== Task statement ==
Convert the part of the records that opens with the line containing "Detailní popis produktu" and closes with the line containing "100% kokosová voda" into a JSON list of strings, one string per line, with blank lines left out.

== Materials provided ==
*** Begin section ***
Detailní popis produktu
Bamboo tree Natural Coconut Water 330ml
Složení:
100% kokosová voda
*** End section ***
*** Begin section ***
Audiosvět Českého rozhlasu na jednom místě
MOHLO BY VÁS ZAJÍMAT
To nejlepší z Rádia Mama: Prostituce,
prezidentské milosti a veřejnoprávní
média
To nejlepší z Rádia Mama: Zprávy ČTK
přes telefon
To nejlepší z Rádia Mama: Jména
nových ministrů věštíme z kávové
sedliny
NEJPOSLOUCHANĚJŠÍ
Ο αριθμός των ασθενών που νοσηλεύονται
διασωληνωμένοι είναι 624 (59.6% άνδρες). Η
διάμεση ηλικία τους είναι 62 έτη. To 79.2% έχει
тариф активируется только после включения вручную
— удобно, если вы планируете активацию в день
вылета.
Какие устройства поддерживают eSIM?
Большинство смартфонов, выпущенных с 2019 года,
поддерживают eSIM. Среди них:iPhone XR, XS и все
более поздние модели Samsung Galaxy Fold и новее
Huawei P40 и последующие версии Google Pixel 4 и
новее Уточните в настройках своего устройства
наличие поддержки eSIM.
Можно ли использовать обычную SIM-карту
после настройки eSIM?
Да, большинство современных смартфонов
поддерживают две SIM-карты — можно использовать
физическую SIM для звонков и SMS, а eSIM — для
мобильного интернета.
*** End section ***
== Task result ==
[
  "Detailní popis produktu",
  "Bamboo tree Natural Coconut Water 330ml",
  "Složení:",
  "100% kokosová voda"
]